On Mon, Jun 15, 2020 at 8:23 PM Andres Freund <andres@anarazel.de> wrote:
Hi,
We've removed the use of "slave" from most of the repo (one use remained, included here), but we didn't do the same for master. In the attached series I replaced most of the uses.
0001: tap tests: s/master/primary/ Pretty clear cut imo.
0002: code: s/master/primary/ This also includes a few minor other changes (s/in master/on the primary/, a few 'the's added). Perhaps it'd be better to do those separately?
0003: code: s/master/leader/ This feels pretty obvious. We've largely used the leader / worker terminology, but there were a few uses of master left.
0004: code: s/master/$other/ This is most of the remaining uses of master in code. A number of references to 'master' in the context of toast, a few uses of 'master copy'. I guess some of these are a bit less clear cut.
0005: docs: s/master/primary/ These seem mostly pretty straightforward to me. The changes in high-availability.sgml probably deserve the most attention.
0006: docs: s/master/root/ Here using root seems a lot better than master anyway (master seems confusing in regard to inheritance scenarios). But perhaps parent would be better? Went with root since it's about the topmost table.
0007: docs: s/master/supervisor/ I guess this could be a bit more contentious. Supervisor seems clearer to me, but I can see why people would disagree. See also later point about changes I have not done at this stage.
0008: docs: WIP multi-master rephrasing. I like neither the new nor the old language much. I'd welcome input.
After this series there are only two widespread use of 'master' in the tree. 1) 'postmaster'. As changing that would be somewhat invasive, the word is a bit more ambiguous, and it's largely just internal, I've left this alone for now. I personally would rather see this renamed as supervisor, which'd imo actually would also be a lot more descriptive. I'm willing to do the work, but only if there's at least some agreement. 2) 'master' as a reference to the branch. Personally I be in favor of changing the branch name, but it seems like it'd be better done as a somewhat separate discussion to me, as it affects development practices to some degree.

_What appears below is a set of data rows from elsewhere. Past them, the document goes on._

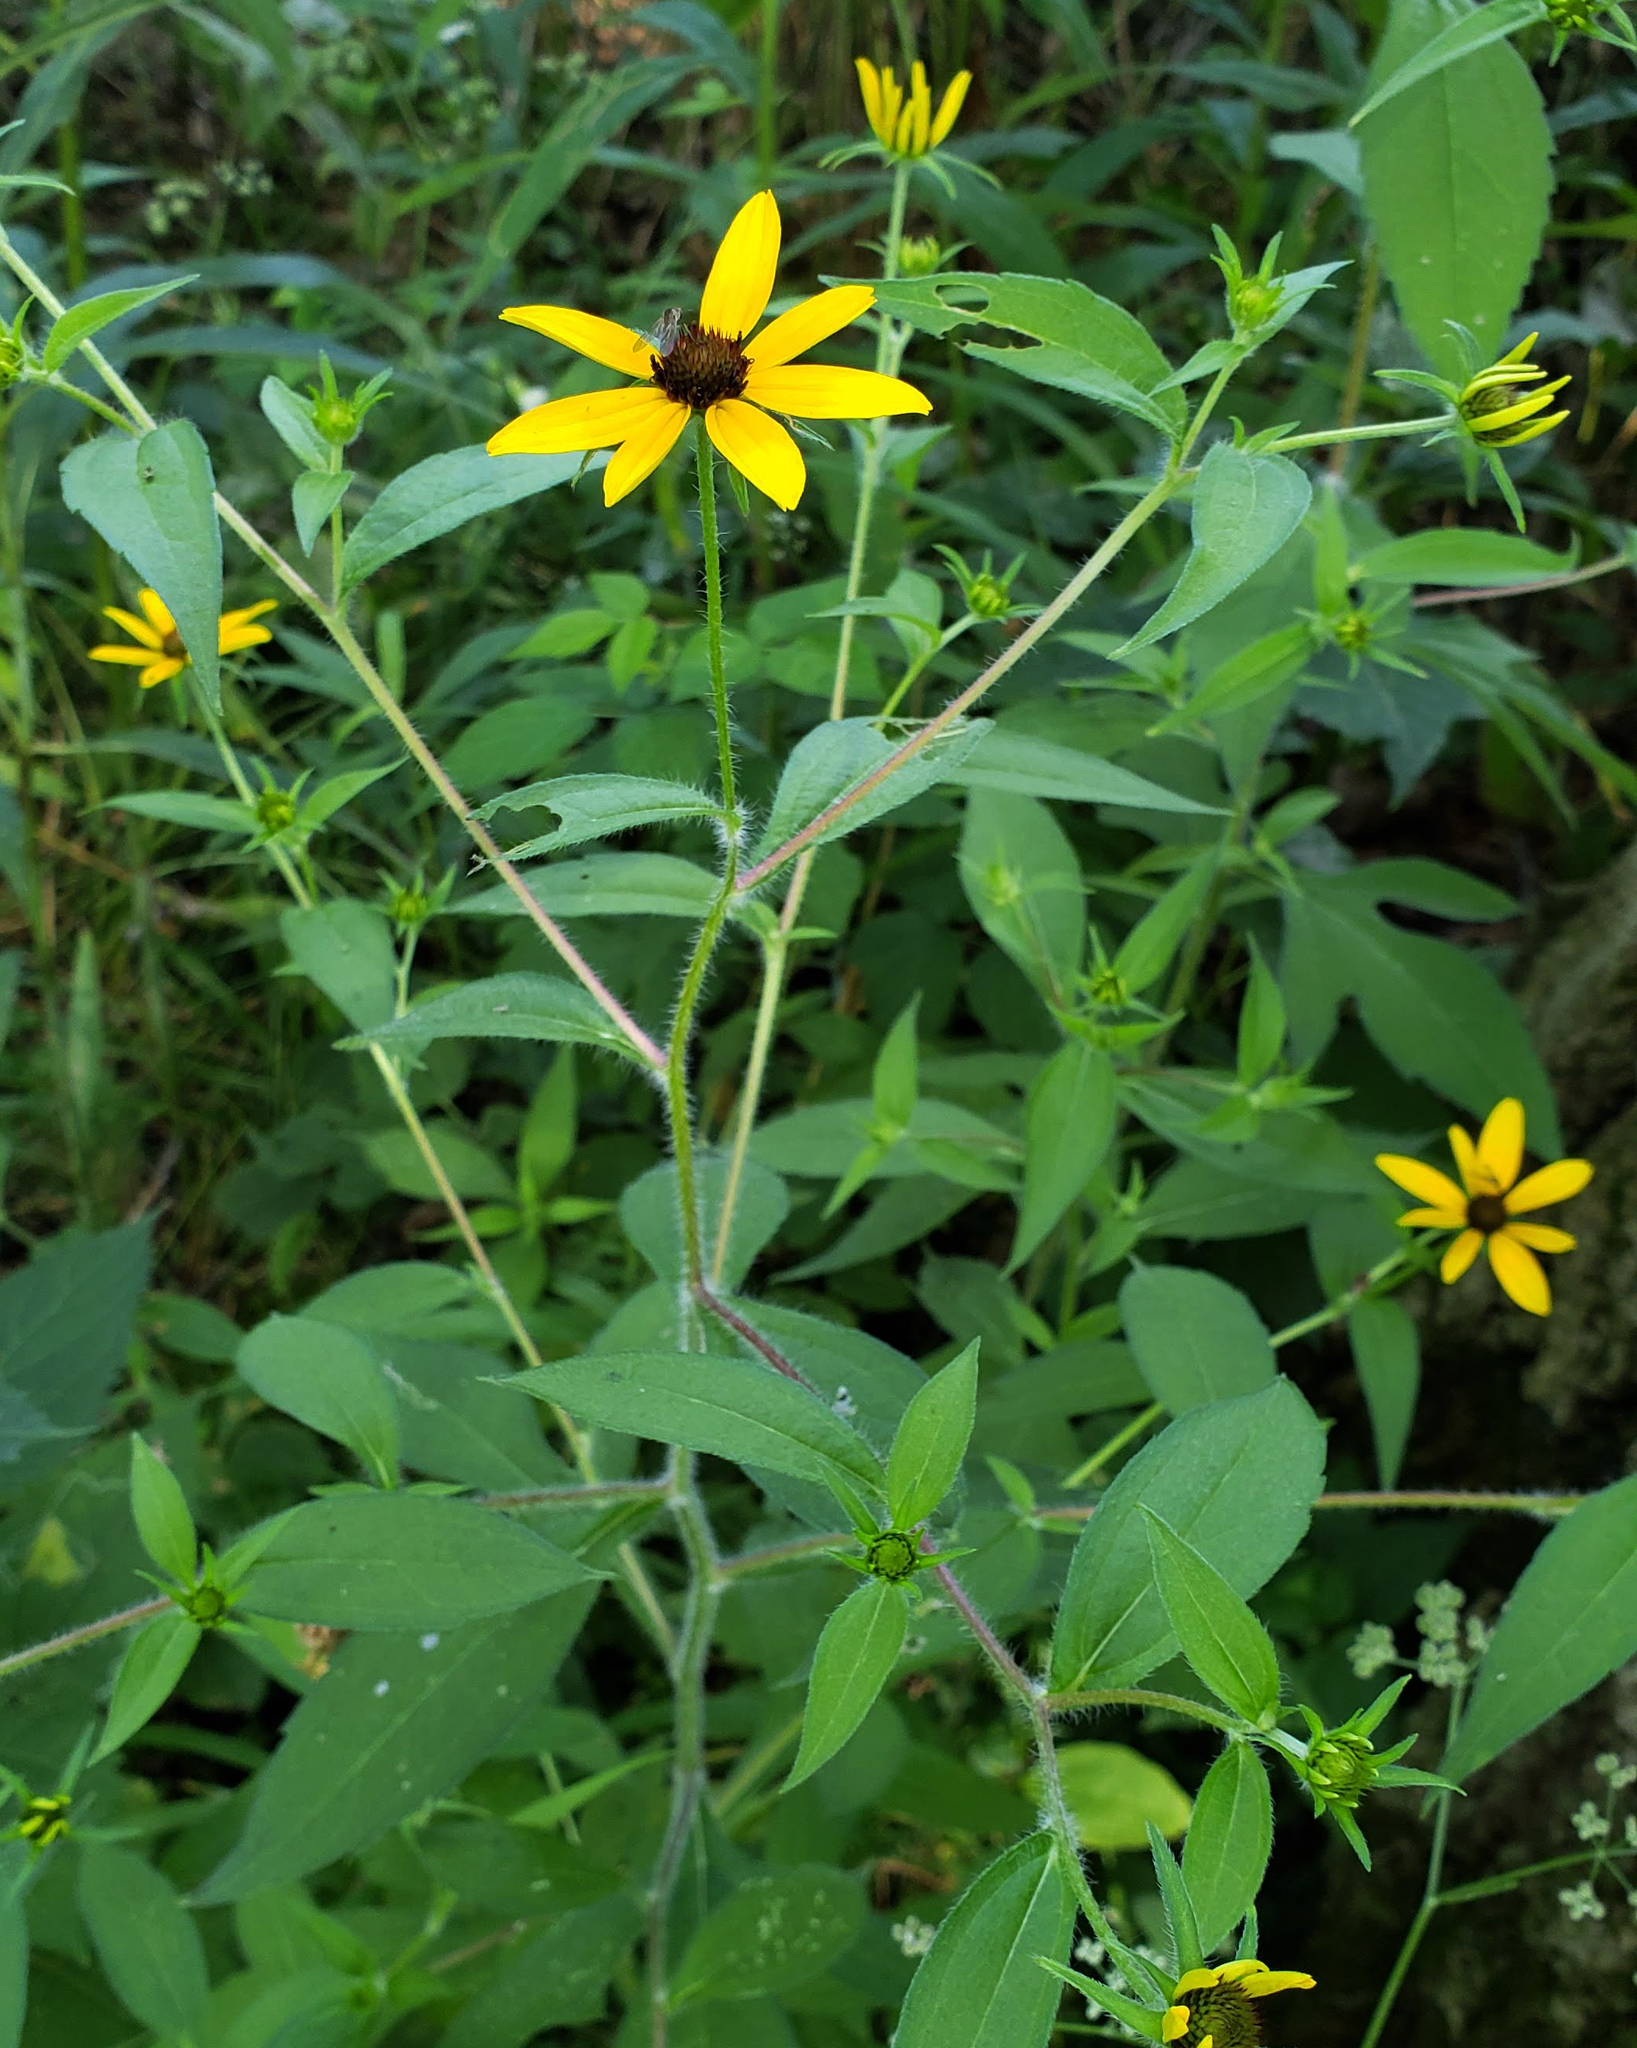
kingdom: Plantae
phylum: Tracheophyta
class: Magnoliopsida
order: Asterales
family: Asteraceae
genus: Rudbeckia
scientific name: Rudbeckia triloba
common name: Thin-leaved coneflower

In looking at this I realize we also have exactly one thing referred to as "blacklist" in our codebase, which is the "enum blacklist" (and then a small internal variable in pgindent). AFAICT, it's not actually exposed to userspace anywhere, so we could probably make the attached change to blocklist at no "cost" (the only thing changed is the name of the hash table, and we definitely change things like that in normal releases with no specific thought on backwards compat).